## Условие задачи:
Замените «elbow» на «forearm» в данных, начиная со строки, содержащей «left hip: (265, 534, 7)», и заканчивая строкой, содержащей «right hip: (301, 220, -10)», и приведите только эти строки, не меняя в них ничего иного. Изображения в ответ не включайте.

## Исходные данные:
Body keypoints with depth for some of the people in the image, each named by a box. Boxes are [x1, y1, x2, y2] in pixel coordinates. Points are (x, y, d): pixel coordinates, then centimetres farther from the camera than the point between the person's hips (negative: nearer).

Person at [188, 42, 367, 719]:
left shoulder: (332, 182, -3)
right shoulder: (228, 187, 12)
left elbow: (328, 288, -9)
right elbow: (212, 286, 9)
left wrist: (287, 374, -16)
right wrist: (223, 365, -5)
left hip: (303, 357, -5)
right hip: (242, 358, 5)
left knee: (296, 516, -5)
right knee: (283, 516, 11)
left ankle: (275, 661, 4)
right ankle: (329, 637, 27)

==

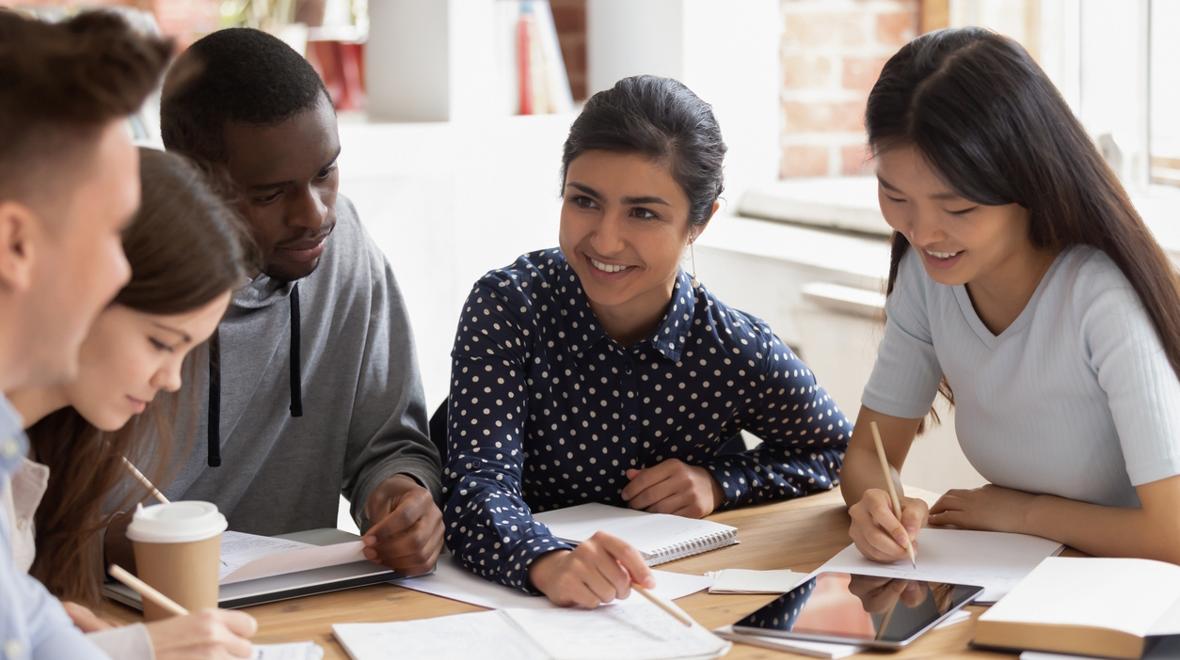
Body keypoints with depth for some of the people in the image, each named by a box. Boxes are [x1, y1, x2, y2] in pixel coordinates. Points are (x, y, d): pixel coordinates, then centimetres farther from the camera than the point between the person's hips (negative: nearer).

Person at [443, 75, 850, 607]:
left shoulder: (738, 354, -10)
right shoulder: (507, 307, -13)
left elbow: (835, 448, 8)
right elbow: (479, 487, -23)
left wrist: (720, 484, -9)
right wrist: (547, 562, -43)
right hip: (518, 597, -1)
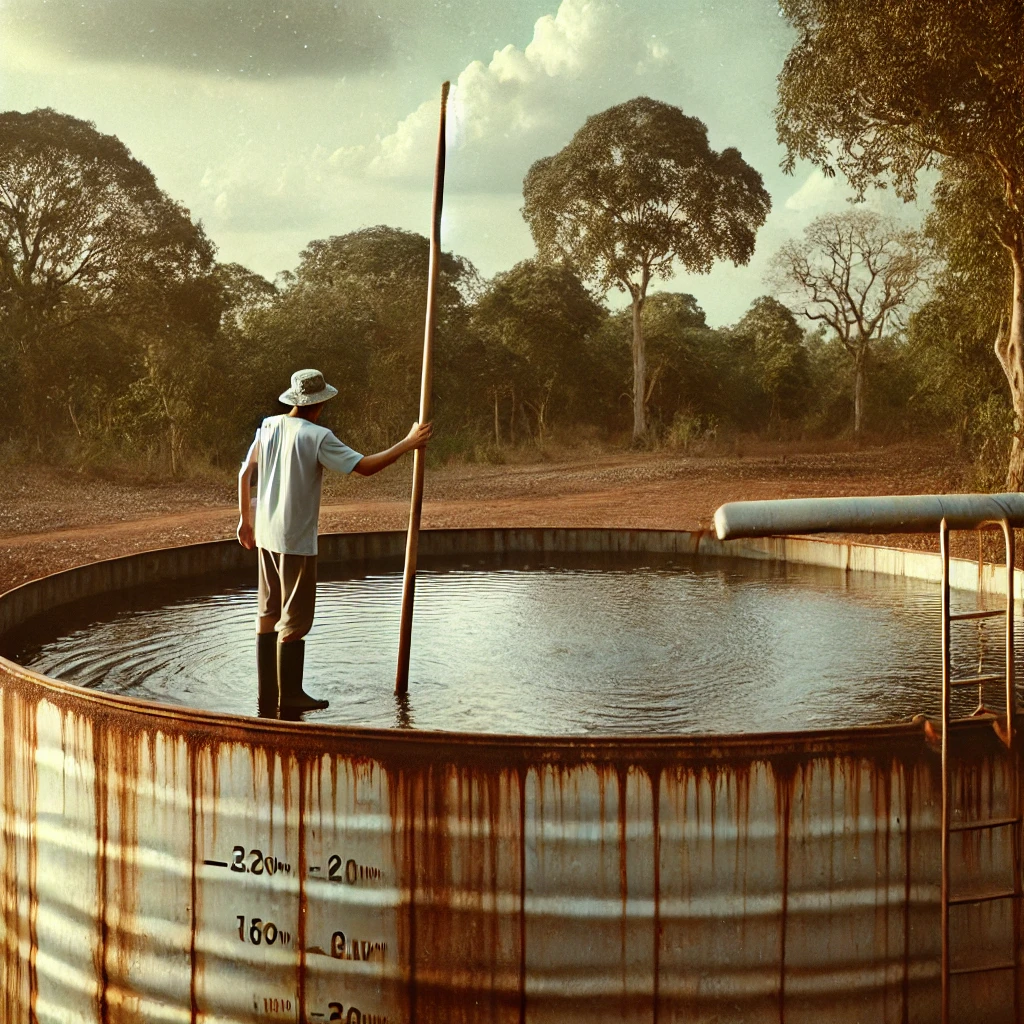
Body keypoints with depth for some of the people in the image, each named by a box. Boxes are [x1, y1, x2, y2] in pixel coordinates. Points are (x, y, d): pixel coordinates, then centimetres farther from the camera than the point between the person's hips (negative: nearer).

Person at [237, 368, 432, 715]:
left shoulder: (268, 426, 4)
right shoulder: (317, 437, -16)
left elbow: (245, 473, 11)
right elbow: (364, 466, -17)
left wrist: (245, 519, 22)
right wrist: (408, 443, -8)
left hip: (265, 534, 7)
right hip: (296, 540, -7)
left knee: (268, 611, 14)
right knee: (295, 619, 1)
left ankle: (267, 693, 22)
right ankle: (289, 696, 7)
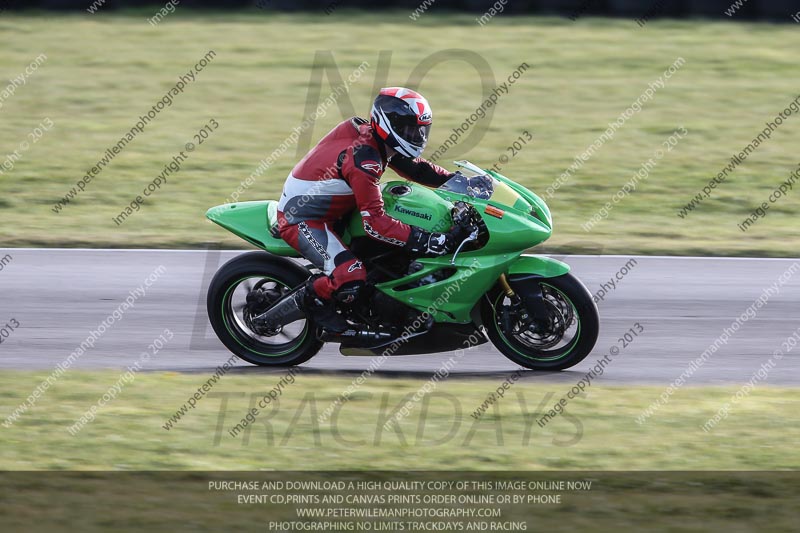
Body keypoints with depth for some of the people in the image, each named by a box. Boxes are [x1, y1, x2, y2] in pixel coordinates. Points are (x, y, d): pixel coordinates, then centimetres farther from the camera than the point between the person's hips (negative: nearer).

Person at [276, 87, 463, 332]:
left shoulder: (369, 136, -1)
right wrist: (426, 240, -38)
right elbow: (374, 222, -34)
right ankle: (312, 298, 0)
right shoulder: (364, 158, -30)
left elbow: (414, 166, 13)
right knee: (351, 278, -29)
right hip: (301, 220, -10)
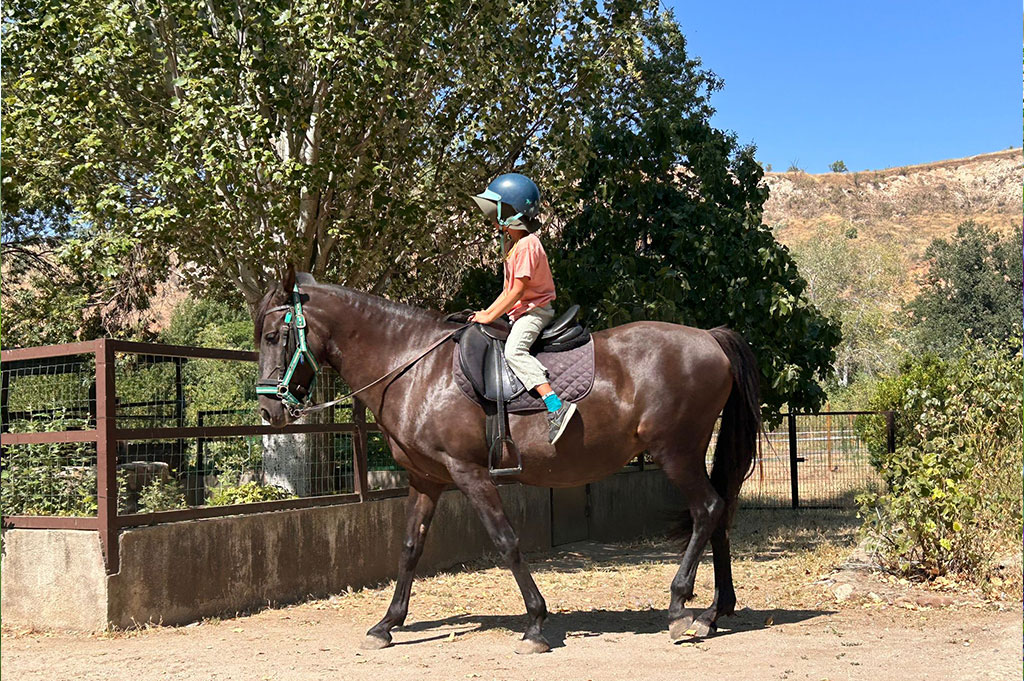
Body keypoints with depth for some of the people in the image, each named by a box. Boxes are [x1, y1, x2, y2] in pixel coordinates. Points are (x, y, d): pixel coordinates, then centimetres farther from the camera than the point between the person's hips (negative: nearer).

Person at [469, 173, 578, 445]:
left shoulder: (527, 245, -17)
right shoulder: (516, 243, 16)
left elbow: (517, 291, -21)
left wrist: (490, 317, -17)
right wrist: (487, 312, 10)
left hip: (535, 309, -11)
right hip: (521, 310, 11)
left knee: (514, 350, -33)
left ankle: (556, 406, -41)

## Ответ на задачу:
left hip: (265, 534, 7)
right hip: (296, 540, -7)
left knee: (268, 611, 14)
right knee: (295, 619, 1)
left ankle: (267, 693, 22)
right ankle: (289, 696, 7)
Body keypoints with depth for some of the people in the image, each named by a box. Boxes are [x1, y1, x2, y2] in pixel coordinates. Points are (x, y, d): pixel coordinates, then centimetres farther from the camera than the point between the person's hips (negative: nearer).

Person at [276, 87, 463, 332]:
left shoulder: (369, 136, -1)
right wrist: (426, 240, -38)
right forearm: (374, 222, -34)
right ankle: (312, 298, 0)
right shoulder: (364, 158, -30)
left forearm: (414, 166, 13)
right knee: (351, 278, -29)
right hip: (301, 220, -10)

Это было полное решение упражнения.